"Maaf ya hari ini ada banyak kerjaan yang ngga bisa ditinggal. Bunda di antar sama Syarif dulu ya kuliahnya. Semoga nanti pulang kuliah papa bisa jemput." ucap Ammar mengelus rambut istrinya.
"Santai aja. Ya udah mas berangkat gih. Nanti telat."
"Ya udah. Papa berangkat dulu ya sayang." Alana mengangguk. Ia membalas ciuman mesra suaminya. Alana mengantar Ammar sampai teras. Ia melambaikan tangan saat mobil yang ditumpangi Ammar mulai meninggalkan kediaman utama.
Setengah jam kemudian Alana pun berangkat di antar Syarif. Tika di minta untuk mengerjakan yang lain. "Tumben banget mas Syarif yang di minta antar jemput aku kuliah, biasanya kak Tika yg nemenin." ucap Alana penasaran.

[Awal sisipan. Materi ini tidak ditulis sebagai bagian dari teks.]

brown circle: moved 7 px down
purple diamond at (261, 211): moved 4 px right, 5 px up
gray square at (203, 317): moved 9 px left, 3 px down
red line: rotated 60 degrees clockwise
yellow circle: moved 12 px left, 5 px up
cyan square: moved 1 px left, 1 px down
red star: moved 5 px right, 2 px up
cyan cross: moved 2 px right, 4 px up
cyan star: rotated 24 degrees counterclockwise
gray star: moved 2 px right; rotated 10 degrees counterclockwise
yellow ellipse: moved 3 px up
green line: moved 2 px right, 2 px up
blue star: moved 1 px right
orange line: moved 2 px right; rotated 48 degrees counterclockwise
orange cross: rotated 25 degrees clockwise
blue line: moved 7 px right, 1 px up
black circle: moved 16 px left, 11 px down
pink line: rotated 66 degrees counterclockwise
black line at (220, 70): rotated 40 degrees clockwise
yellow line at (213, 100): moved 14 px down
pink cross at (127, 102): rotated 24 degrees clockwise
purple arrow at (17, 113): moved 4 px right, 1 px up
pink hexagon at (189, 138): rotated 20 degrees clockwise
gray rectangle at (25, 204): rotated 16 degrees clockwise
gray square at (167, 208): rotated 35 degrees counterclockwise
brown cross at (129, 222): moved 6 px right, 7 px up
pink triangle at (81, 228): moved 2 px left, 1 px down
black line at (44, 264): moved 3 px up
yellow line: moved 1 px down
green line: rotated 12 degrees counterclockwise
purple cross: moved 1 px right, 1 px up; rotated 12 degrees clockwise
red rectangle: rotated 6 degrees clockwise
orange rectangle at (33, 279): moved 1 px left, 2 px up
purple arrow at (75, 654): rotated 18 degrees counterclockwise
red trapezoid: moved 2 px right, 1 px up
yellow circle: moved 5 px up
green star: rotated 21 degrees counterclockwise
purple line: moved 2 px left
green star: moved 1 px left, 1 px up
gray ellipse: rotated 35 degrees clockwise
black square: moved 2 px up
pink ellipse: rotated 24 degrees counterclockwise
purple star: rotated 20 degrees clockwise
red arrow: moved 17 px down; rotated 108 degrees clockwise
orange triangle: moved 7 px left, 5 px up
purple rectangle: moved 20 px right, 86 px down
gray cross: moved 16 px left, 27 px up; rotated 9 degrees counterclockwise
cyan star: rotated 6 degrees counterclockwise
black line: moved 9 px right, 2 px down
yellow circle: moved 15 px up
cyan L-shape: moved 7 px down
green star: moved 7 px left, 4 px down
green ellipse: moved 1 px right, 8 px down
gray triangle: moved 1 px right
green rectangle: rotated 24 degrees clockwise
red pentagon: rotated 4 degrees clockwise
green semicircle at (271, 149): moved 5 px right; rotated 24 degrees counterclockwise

Syarif menatapnya dari kaca mobil, "Saya kurang tahu. Kami di beri tugas oleh juragan dan kami akan mengerjakannya dengan sungguh-sungguh." ucapnya kaku.
"Ck... ya ampun aku kayak nonton sinetron kerajaan deh. Kaku banget sih ngomongnya, Mas. Apa mas Syarif sama istri dan anaknya juga ngomong kaku kayak gini?"
Syarif berdehem, "Saya belum menikah."
"Serius?" Syarif menganggukkan kepala. "Kenapa?" tanya Alana dengan polosnya.
"Saya tidak cukup baik baginya... mungkin." Syarif meragu.
"Beuh... siapa yang bilang mas Syarif ngga baik? Apa dia yang bilang kayak gitu? Ck bego banget sih jadi cewek. Matanya ke tutup gerobak baso kali." gerutu Alana kesal membuat sebuah senyum menghiasi wajah Syarif yang cenderung datar.
"Apa si cewek itu tahu kalau mas Syarif suka sama dia?"
"Saya belum sempat mengutarakan perasaan saya dan yang saya tahu dia sudah menikah." ucapnya sedih. Alana merasa tak enak.
"Maaf ya Mas, aku ngga tahu kalau..."
"Sudah tidak apa-apa. Lagi pula saya bahagia melihatnya bahagia. Itu sudah lebih dari cukup. Mungkin memang Tuhan tidak menggariskannya menjadi tulang rusuk saya."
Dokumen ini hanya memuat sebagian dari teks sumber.